• _SELECTED PASSAGE_:
════════

On 10/11/2022 8:30 AM, Jason Gunthorpe wrote:
On Mon, Oct 10, 2022 at 04:54:50PM -0400, Steven Sistare wrote:
>> Do we have a solution to this?
>>
>> If not I would like to make a patch removing VFIO_DMA_UNMAP_FLAG_VADDR
>>
>> Aside from the approach to use the FD, another idea is to just use
>> fork.
>>
>> qemu would do something like
>>
>> .. stop all container ioctl activity ..
>> fork()
>> ioctl(CHANGE_MM) // switch all maps to this mm
>> .. signal parent..
>> .. wait parent..
>> exit(0)
>> .. wait child ..
>> exec()
>> ioctl(CHANGE_MM) // switch all maps to this mm
>> ..signal child..
>> waitpid(childpid)
>>
>> This way the kernel is never left without a page provider for the
>> maps, the dummy mm_struct belonging to the fork will serve that role
>> for the gap.

════════

(Named joint coordinates)
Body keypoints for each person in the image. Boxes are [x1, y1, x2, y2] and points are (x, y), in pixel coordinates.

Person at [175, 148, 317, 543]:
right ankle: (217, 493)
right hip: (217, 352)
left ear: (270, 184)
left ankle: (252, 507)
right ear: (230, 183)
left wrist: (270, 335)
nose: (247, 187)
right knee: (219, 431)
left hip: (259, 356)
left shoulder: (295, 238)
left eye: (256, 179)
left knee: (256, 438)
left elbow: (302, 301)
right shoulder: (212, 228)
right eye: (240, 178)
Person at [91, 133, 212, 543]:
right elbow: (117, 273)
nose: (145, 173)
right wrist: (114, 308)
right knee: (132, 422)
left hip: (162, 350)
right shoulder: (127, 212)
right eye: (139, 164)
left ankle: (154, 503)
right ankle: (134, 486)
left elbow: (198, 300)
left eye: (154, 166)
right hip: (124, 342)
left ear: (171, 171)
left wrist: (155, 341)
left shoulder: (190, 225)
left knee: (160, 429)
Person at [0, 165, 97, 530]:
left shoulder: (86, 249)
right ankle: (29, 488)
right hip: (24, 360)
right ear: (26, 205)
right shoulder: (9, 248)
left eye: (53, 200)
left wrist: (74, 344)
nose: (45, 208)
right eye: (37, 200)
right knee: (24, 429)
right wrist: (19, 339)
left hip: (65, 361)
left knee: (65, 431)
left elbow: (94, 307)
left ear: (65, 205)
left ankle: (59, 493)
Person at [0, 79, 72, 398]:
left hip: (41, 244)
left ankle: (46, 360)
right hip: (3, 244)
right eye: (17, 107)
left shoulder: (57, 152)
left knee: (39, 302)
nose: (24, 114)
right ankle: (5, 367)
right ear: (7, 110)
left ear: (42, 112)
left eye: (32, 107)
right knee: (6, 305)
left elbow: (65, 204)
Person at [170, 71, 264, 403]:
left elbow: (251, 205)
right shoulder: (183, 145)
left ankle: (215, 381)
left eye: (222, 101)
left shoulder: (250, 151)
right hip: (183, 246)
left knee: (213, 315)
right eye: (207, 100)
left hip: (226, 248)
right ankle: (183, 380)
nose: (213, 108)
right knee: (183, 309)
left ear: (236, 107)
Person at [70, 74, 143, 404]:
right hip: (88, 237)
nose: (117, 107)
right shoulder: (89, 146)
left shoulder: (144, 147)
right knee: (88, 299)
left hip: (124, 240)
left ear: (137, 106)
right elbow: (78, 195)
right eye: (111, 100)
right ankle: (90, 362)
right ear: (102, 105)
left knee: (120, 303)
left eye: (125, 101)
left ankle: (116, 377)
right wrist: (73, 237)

════════

Answer from the VFIO mailing-list excerpt:
(a) Which flag would the proposed patch remove?
(b) Which ioctl is called both before the child exits and after exec()?
(c) According to the excerpt, what serves as the page provider for the maps during the gap?

(a) VFIO_DMA_UNMAP_FLAG_VADDR
(b) CHANGE_MM
(c) The dummy mm_struct belonging to the fork